Only three of Portugal’s 12 forest fire vigilance drones seem to be being used at any one time
The 12 forest fire vigilance drones, purchased in 2020 for €4.5 million, are not working as promised.
According to Diário de Notícias, only three of the drones appear to be working at any one time: some days there are four, but then on other days there are only two – so three is the working average.
These drones, based at military bases in Beja, Lousã and Mirandela, were purchased ‘as a matter of urgency’ during the pandemic, on the basis that Covid-19 could have resulted in “an eventual decrease in the availability of human resources”, thus “complementary methods that provide effectiveness for actions included in the prevention, suppression and relief phases, established in the framework of integrated management of rural fires” were needed.
So what has gone wrong?
Diário de Notícias points to issues from the outset.
“The truth is that at no point in the three years has the ‘Non-piloted system’ had its drones (which are known as a team as Ogassa) fully working”.
In the first year, the “sophisticated vigilance” promised by the then minister of defence João Gomes Cravinho had either three or four drones operating in fire prevention, says DN.
Mr Gomes Cravinho affirmed that by the first fortnight of August “we will have the 12 covering the whole of national territory” – but that did not happen.
The following year, similar issues with repairs being required, accidents, etc. (at the end of 2020 a drone came down into a dam; in 2021 there were at least two further accidents with devices coming down over land) – and this year, in spite of a communique promising six of the drones fully operational, it hasn’t panned out like that.
Nonetheless, according to the CEO of manufactuer UAVision, “the mission is being accomplished”.
An official source for the GNR police however – the drones are ‘coordinated in articulation’ with EMGFA (Armed Forces), ANEPC (Civil Protection) and the GNR – explains that of the 100 flights planned between May 28 and July 15 this year, only 71 took place.

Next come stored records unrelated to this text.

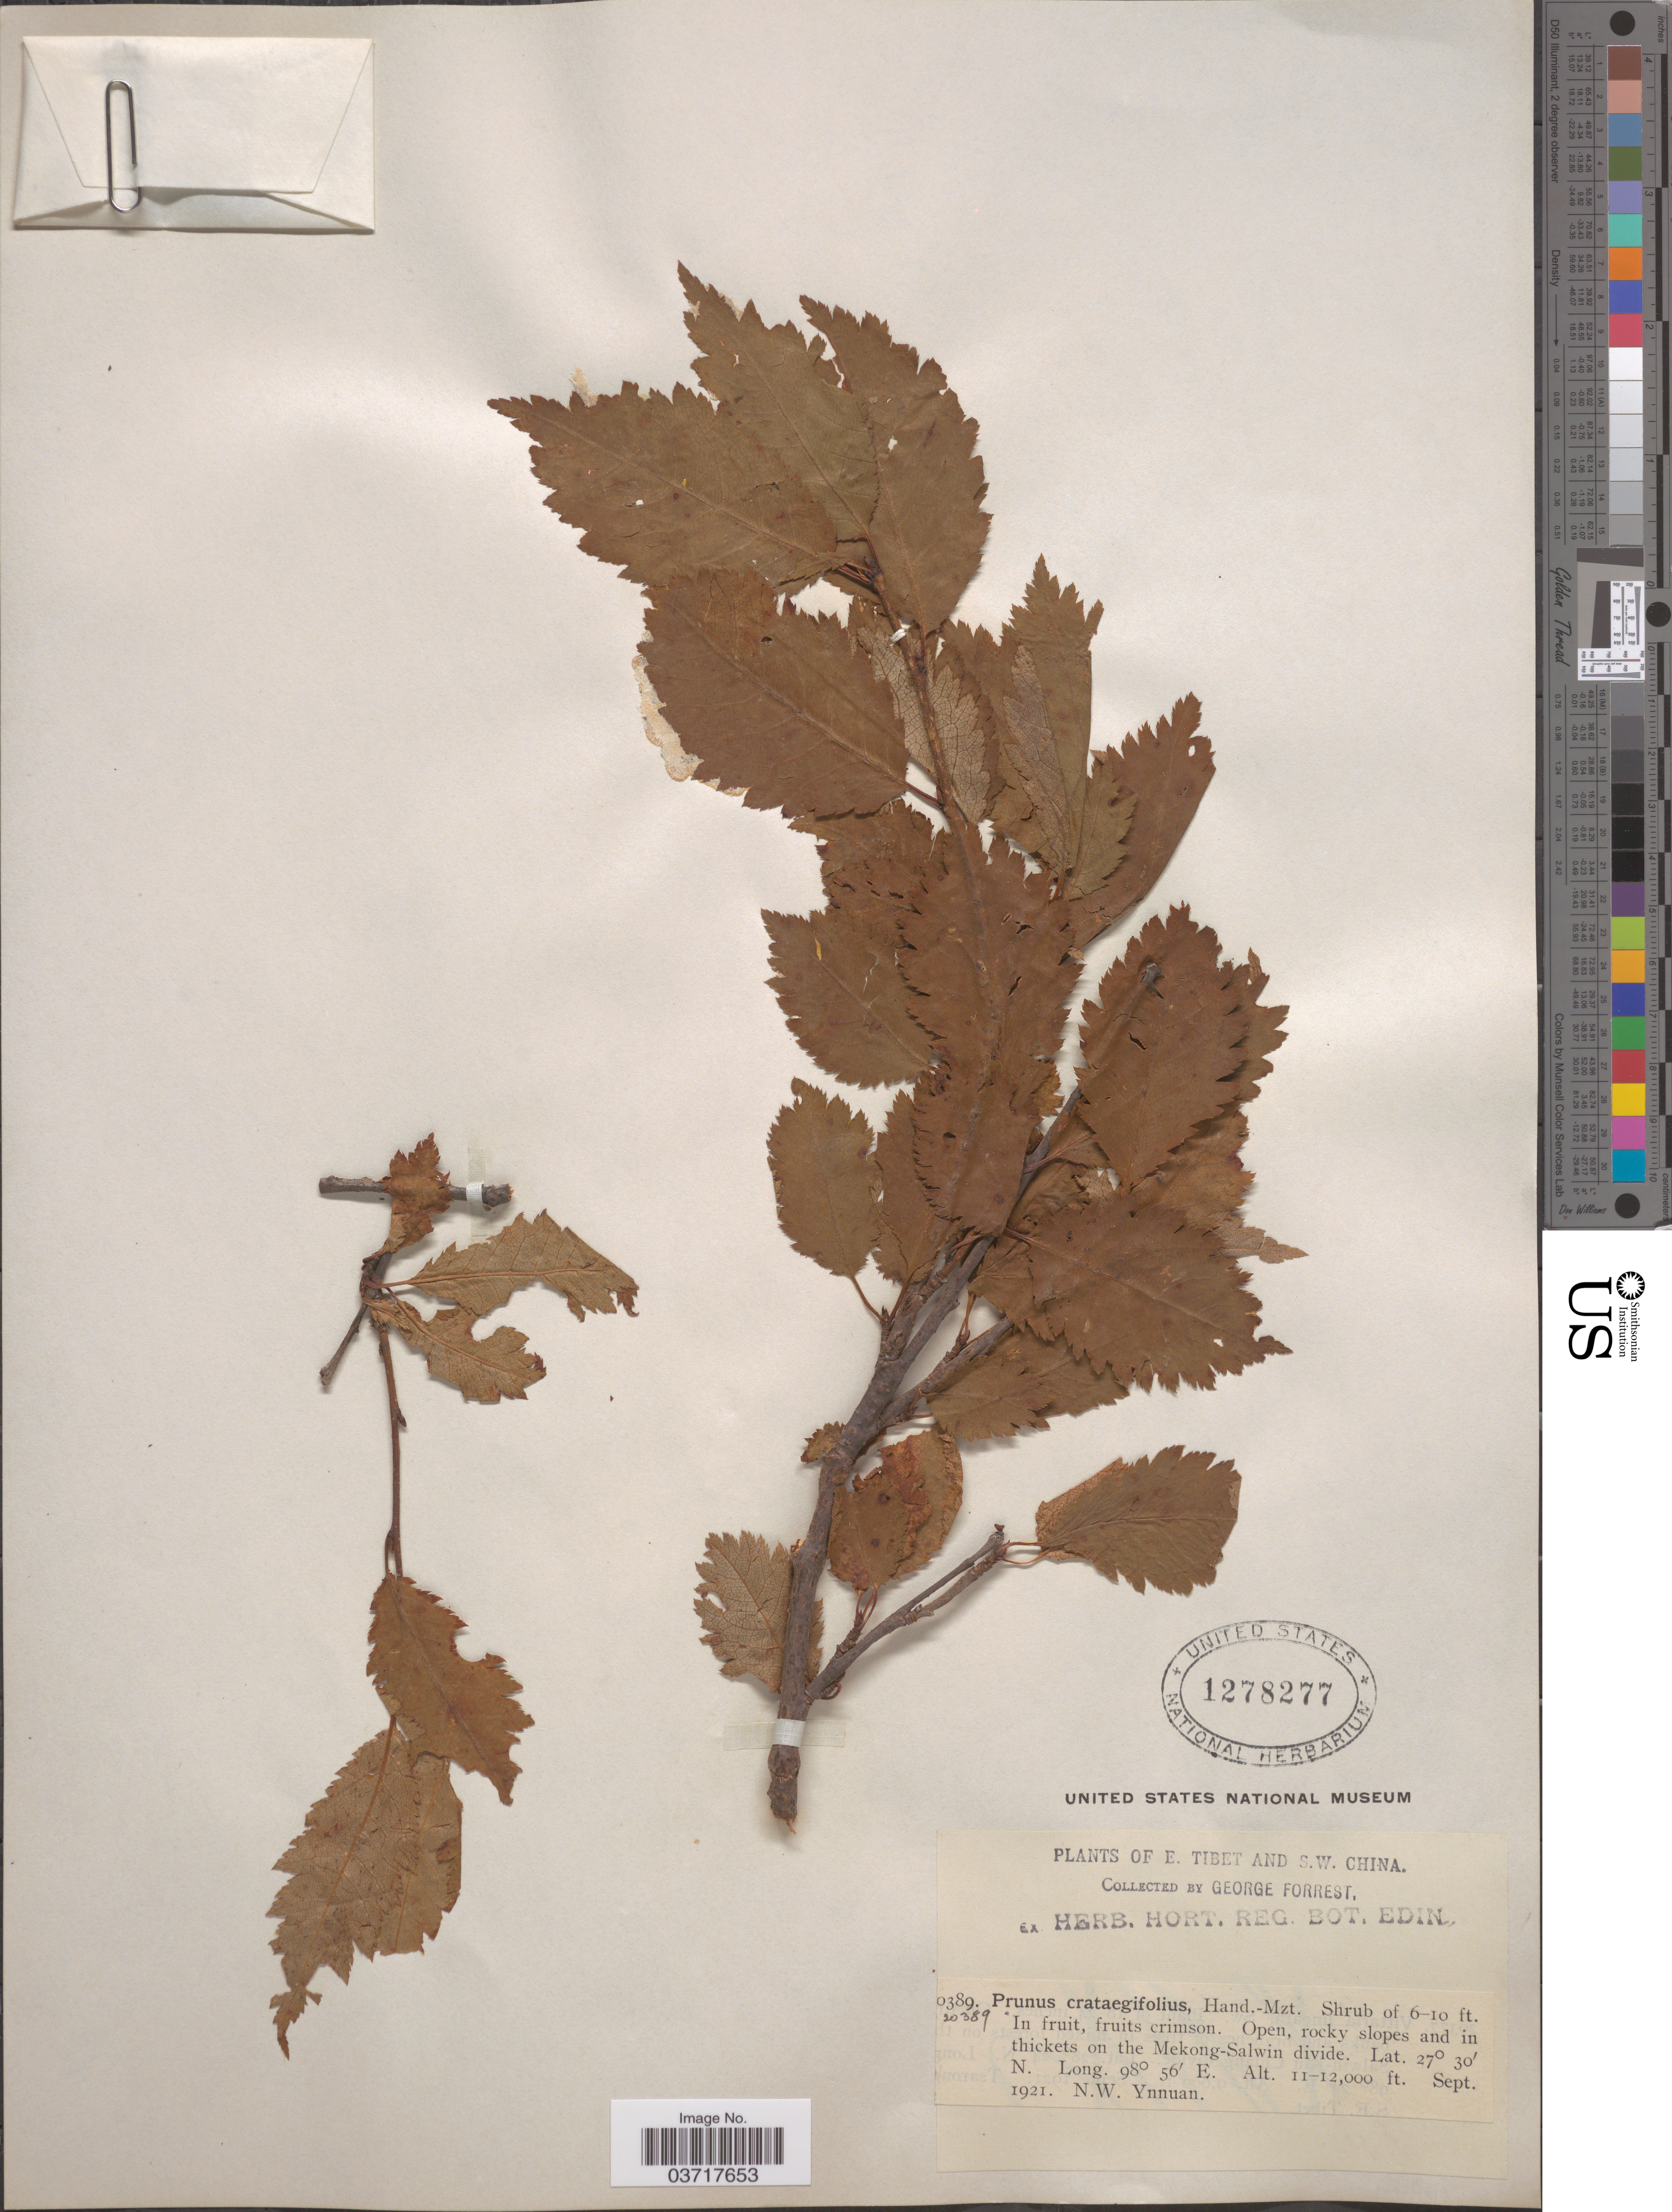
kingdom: Plantae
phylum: Tracheophyta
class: Magnoliopsida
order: Rosales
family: Rosaceae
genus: Prunus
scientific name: Prunus crataegifolius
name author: Hand.-Mazz.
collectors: G. Forrest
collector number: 20389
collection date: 1921-09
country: China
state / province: Yunnan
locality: S.W. China. On the Mekong-Salwin divide. N.W. Ynnuan.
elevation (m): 3353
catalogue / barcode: US 1278277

Says DN, from what it understands, there won’t be any extra drones coming forwards for the firefighting DECIR force this year – leading the Armed Forces to have made a piloted “sophisticated and expensive” Lockheed P-3C CUP surveillance airplane available.
Other failings in areas like vigilance of quarries, coastal and protected areas
“It isn’t just in the prevention of fires that this system of drones is failing”, the paper continues. “The flight hours promised to the environment ministry have also not been complied with” – which again brings into question the haste with which they were purchased – and billed as such a necessity to the public interest.
DN highlights a resolution by the Council of Ministers which authorises the expenditure of €4.5 million on the purchase of the drones, considering it “urgent”.
Three companies bid for the tender: UAVision having won it.
“Finance came totally from the Environmental Fund”, says DN. “In the protocol signed, FAP (the Portuguese Air Force) was obliged to cede 300 flying hours between May and October every year to the environment ministry “for the execution of tasks that fall within its scope…”
In the first year, only 22 flying hours were executed, according to an official source at the ministry which blamed the situation on “certain anomalies and successive non-compliance by the manufacturer” (UAVision).
According to military sources, between October 2021 and May 2022, targets were equally unmet – but this time the environment ministry demanded ‘compensation/ money back’ from the air force.
DN adds that it has been unable to discover how many flying hours were missed, and whether money has in fact been paid in compensation for failing to meet the terms of the agreement. Only the GNR has responded to questions sent by the newspaper last week on this score.
“EMGFA, the ministry of defence and the Portuguese Air Force have chosen not to clarify the situation in spite of various insistences by DN throughout the week”, writes the paper.
DN’s article, published online, carries the full list of questions put to authorities last week which have not yet been answered.
In the meantime, EMGFA chief Admiral Silva Ribeiro has written an opinion article on the topic, praising the contribution made by the drones, suggesting that all 12 are fully operational.
One aspect coming out of the story is Admiral Silva Ribeiro’s remark, in his opinion piece, that “ although the mission assigned to the Armed Forces, in the context of rural fires, is currently more focused on surveillance, it is considered of particular importance to explore, in the future, the unique characteristics of resolution and range of sensors integrated in drones for actions of dissuasion”.
Says DN, he showed in his text “images of a nocturnal fire captured from 12 kms, and explained that the sensores offer the possibility of recognising vehicles in areas around fires, which could mean, in the short term – if the competent authorities indicate they are interested – that Air Force drones could be used systematically in nighttime actions of vigilance, maximising their dissuasive effect”.
DN seems to have picked up on this, as according to the paper, “the military is prohibited from carrying out actions of this nature” within the framework of internal security.